任務清單 ->
- a) 請一字不改地返回下方關於娜塔莎恐懼的文字中的一段:從「娜塔莎害怕的是踩到注射器,從」所在之處開始,到「的階段才最終使她來找我咨詢。」之後停止。
- b) 請續寫下方關於娜塔莎恐懼的文字,從其最後一句之後接著寫下去。

文本段落 ->

____

娜塔莎害怕的是踩到注射器,從而使血清化驗呈陽性。如果你沒有這種不合理的恐懼,你就會清楚,你所住城市的街道上是不會布滿注射器的。你會想,要是偶然有一個吸毒分子丟棄了一個注射器,你是看得到的。你會意識到,就算出于分心,你沒注意到它并踩了上去,你被針頭扎到的可能性也是微乎其微的。雖然幾乎不可能,但就算你還是被扎到了,你不會不知道扎到靜脈的可能性幾乎為零。可對于娜塔莎,這一系列的不可能也完全不能讓她安心。她如生活在地獄一般,總是在避免可能出現的情境。她無法工作、見朋友、娛樂、正常生活。她幾乎被禁閉在了自己家里,那是一套她祖母留給她的小小公寓。她的情況不斷惡化,直至這個嚴峻的階段才最終使她來找我咨詢。

____

所附資料 ->
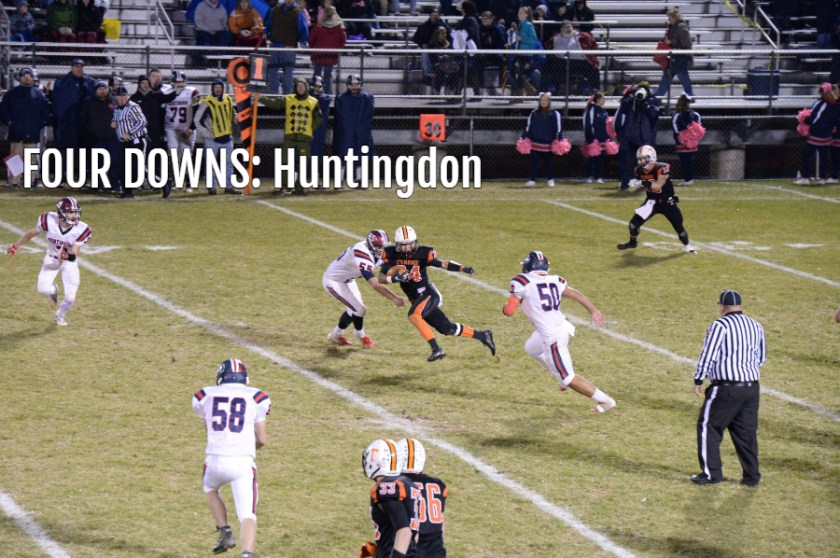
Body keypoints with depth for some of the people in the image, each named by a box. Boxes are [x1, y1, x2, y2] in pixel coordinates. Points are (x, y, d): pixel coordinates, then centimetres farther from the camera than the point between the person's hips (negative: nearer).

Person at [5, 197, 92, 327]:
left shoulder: (81, 230, -25)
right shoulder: (49, 221, -24)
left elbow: (74, 254, -25)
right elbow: (31, 233, -6)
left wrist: (68, 256, -49)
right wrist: (15, 247, 5)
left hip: (69, 262, 0)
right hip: (51, 259, 0)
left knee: (70, 297, -8)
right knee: (43, 289, -20)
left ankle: (60, 316, 28)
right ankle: (53, 291, 21)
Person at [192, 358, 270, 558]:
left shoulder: (205, 396, 11)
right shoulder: (256, 398, 6)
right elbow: (262, 439, 9)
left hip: (215, 461, 2)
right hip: (243, 462, -2)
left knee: (211, 489, 34)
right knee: (247, 515, -1)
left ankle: (225, 532, 22)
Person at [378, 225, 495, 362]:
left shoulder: (422, 253, -12)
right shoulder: (391, 255, -3)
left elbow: (442, 264, -8)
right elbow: (381, 278, -6)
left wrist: (463, 268, -23)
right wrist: (394, 278, -27)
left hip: (428, 294, -5)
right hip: (415, 298, 5)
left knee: (413, 315, -32)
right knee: (447, 328, 8)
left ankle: (436, 349, -31)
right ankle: (483, 336, 23)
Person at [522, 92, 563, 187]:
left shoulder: (554, 114, -1)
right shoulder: (534, 113, 6)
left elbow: (558, 127, -3)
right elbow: (528, 125, 8)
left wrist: (559, 139, -9)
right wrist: (525, 137, 3)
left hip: (548, 143, -2)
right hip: (535, 143, 2)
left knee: (549, 162, 8)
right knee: (534, 162, 3)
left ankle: (551, 180, 18)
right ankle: (532, 180, 7)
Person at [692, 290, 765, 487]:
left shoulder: (720, 326, -11)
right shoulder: (756, 326, 11)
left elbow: (708, 354, -13)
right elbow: (761, 357, 21)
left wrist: (698, 380, -3)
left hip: (726, 388, -6)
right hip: (752, 387, 6)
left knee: (709, 427, 6)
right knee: (747, 431, 13)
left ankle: (711, 472, 5)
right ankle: (752, 476, 15)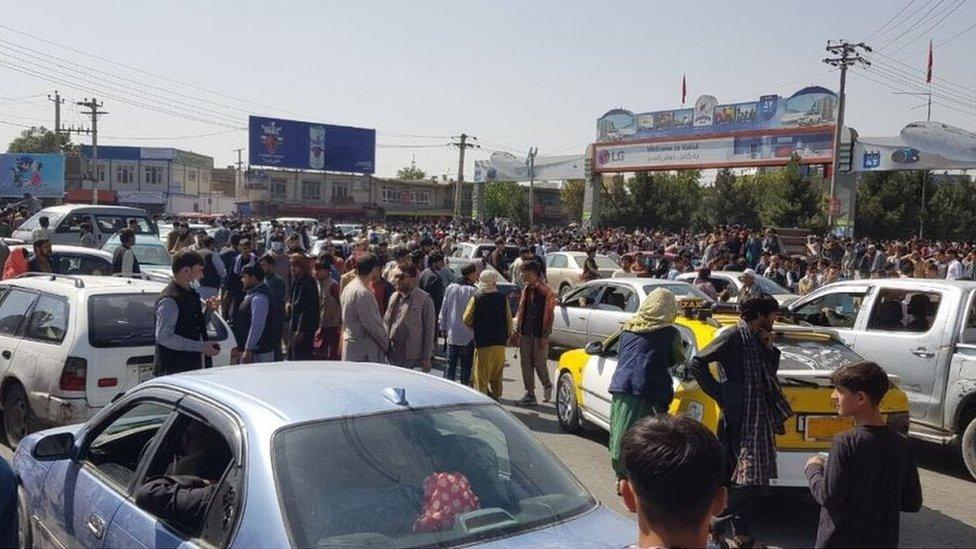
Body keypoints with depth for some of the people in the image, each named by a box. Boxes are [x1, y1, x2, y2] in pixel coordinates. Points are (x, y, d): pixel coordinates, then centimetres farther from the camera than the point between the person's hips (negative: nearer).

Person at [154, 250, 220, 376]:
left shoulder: (191, 294, 13)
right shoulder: (169, 300, -15)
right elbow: (164, 337, -22)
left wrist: (207, 311, 6)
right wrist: (201, 347, -20)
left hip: (193, 368, 9)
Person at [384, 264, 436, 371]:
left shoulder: (424, 300, -7)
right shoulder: (394, 297, 11)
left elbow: (429, 330, -7)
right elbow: (386, 321, 18)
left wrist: (426, 358, -8)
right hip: (392, 353, 6)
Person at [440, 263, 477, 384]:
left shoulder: (450, 288, 2)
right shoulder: (472, 291, -14)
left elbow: (443, 310, 8)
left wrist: (444, 326, 17)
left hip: (452, 333, 5)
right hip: (467, 335, -4)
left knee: (451, 364, 13)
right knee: (466, 365, 6)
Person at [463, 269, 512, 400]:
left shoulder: (476, 298, -8)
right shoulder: (503, 298, -2)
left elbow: (466, 320, -2)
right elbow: (509, 320, 2)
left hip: (482, 342, -3)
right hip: (500, 342, 3)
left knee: (481, 375, 2)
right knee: (497, 374, 18)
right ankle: (495, 395, 27)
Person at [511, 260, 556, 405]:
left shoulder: (545, 291, -11)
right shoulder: (526, 289, 11)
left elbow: (549, 315, -11)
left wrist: (544, 336, -15)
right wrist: (516, 331, 12)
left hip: (539, 334, -6)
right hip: (526, 333, 7)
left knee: (540, 363, 1)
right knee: (526, 364, 6)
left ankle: (547, 385, 28)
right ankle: (530, 394, 14)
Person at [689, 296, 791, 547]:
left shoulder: (757, 340, 15)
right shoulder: (733, 337, -11)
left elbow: (770, 373, 22)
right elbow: (697, 364, -17)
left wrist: (770, 349, 5)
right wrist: (720, 394, -15)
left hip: (760, 418, 9)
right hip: (739, 419, -9)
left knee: (754, 481, 12)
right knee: (745, 479, -10)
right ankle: (713, 528, 2)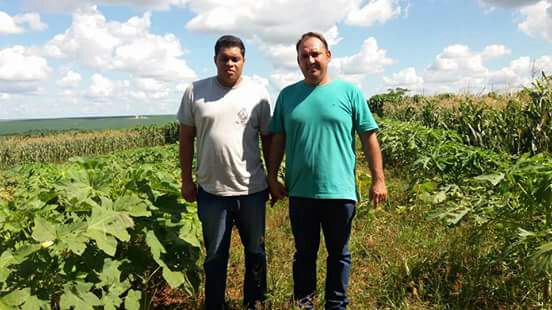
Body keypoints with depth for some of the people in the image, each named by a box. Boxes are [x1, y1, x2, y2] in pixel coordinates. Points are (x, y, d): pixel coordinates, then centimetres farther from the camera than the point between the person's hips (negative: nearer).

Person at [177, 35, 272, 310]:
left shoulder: (258, 93, -1)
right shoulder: (195, 92, 0)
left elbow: (267, 139, 4)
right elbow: (186, 138, 5)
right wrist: (186, 180, 4)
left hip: (252, 189, 1)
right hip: (211, 190, 0)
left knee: (255, 252, 16)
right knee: (215, 257, 13)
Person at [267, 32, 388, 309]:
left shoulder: (349, 92, -1)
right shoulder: (287, 95, 5)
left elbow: (369, 138, -1)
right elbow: (277, 141, 7)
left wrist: (378, 180, -4)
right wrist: (272, 178, 4)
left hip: (339, 191, -1)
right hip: (299, 192, 2)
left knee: (338, 254, 14)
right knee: (304, 253, 16)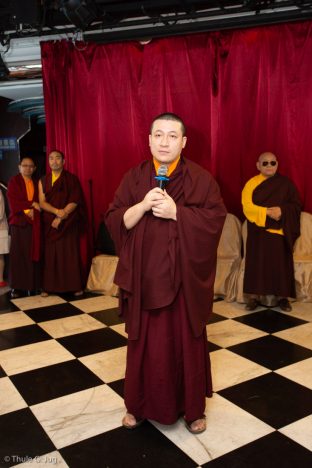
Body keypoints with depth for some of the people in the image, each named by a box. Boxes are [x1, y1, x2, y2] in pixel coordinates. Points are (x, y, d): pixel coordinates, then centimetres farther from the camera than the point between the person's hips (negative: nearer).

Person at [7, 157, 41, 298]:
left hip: (34, 224, 4)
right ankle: (17, 287, -3)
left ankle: (33, 285, 5)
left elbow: (40, 203, 11)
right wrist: (31, 204, -12)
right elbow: (13, 202, -7)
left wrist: (33, 211, -8)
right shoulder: (13, 182, 4)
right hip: (19, 223, -3)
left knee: (33, 254, 0)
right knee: (18, 255, -5)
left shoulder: (36, 184, 17)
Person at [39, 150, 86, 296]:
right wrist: (57, 211, -16)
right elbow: (42, 202, 2)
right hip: (49, 223, 2)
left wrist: (61, 217, -13)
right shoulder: (43, 181, 11)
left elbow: (74, 201, -5)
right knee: (50, 254, 1)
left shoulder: (72, 179, 3)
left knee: (70, 254, -3)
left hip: (68, 223, -2)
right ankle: (48, 287, 5)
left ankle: (75, 286, 3)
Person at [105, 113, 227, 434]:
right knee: (145, 344, 11)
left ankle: (192, 408, 29)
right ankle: (140, 405, 31)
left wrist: (175, 211, -19)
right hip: (145, 278, 2)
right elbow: (114, 220, -2)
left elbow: (215, 220, -9)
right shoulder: (133, 178, 4)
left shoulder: (201, 179, -2)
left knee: (187, 344, 10)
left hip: (185, 278, -1)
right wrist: (143, 205, -19)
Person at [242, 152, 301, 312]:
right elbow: (247, 207, -9)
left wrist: (282, 210, -16)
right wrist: (268, 212, -19)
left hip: (280, 231, 1)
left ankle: (282, 296, 12)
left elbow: (296, 205, 3)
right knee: (256, 262, 0)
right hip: (258, 231, -1)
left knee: (281, 263, 2)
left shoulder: (286, 183, 6)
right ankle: (254, 296, 7)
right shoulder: (251, 183, 2)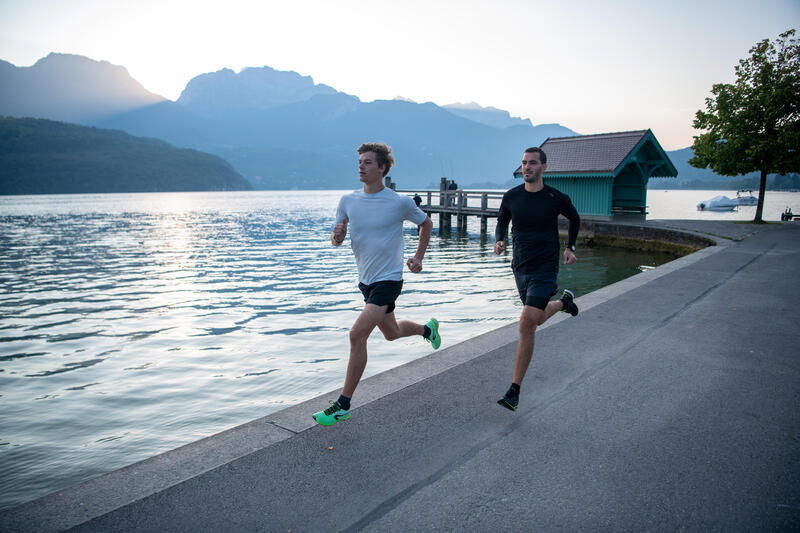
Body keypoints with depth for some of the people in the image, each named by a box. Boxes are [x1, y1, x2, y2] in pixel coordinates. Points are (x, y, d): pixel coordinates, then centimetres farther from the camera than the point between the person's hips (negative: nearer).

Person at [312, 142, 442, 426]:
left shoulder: (400, 202, -11)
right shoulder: (348, 201, 0)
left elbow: (426, 224, 8)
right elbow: (337, 240, 4)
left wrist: (418, 258, 1)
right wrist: (336, 235, -19)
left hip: (389, 279, -6)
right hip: (366, 279, 6)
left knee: (357, 334, -19)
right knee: (391, 333, 23)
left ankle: (343, 405, -7)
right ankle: (428, 329, 56)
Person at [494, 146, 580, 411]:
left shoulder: (557, 198, -8)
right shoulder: (511, 197, -2)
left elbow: (574, 218, 14)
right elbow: (502, 222, 15)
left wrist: (570, 247, 5)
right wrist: (499, 241, -6)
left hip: (545, 269, -5)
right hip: (520, 267, 5)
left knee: (527, 324, -16)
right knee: (537, 318, 21)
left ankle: (514, 390, -8)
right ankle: (564, 301, 56)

____

書面回答 ->
- a)
娜塔莎害怕的是踩到注射器,從而使血清化驗呈陽性。如果你沒有這種不合理的恐懼,你就會清楚,你所住城市的街道上是不會布滿注射器的。你會想,要是偶然有一個吸毒分子丟棄了一個注射器,你是看得到的。你會意識到,就算出于分心,你沒注意到它并踩了上去,你被針頭扎到的可能性也是微乎其微的。雖然幾乎不可能,但就算你還是被扎到了,你不會不知道扎到靜脈的可能性幾乎為零。可對于娜塔莎,這一系列的不可能也完全不能讓她安心。她如生活在地獄一般,總是在避免可能出現的情境。她無法工作、見朋友、娛樂、正常生活。她幾乎被禁閉在了自己家里,那是一套她祖母留給她的小小公寓。她的情況不斷惡化,直至這個嚴峻的階段才最終使她來找我咨詢。

- b)
起初是在海灘上:無法赤腳行走,害怕被注射器扎到。不幸的是,在我們的海灘上確實會有發現注射器的情況;但這并不妨礙我們中的大部分人赤腳在沙子上奔跑。而娜塔莎則需要更加注意觀察沙灘上的哪些位置可以踩上去,其他地方當然也一樣。來自腳部和腿部針刺般的侵入感覺隨之而來。這些感覺讓她無比焦慮,并促使她折返回去:她需要檢查確認沒有注射器才能放心。她越是檢查,就越覺得必須檢查,而針刺感也越加強烈。例如,在她的思維里,若偶然地經過了那些“高危”地帶(同性戀經常光顧的街區、藥店附近、夜店、公廁……),就會反復有針刺感受。這很可怕,因為恐懼不斷升級,檢查無法停止,她開始避免去這些讓她焦慮的地方。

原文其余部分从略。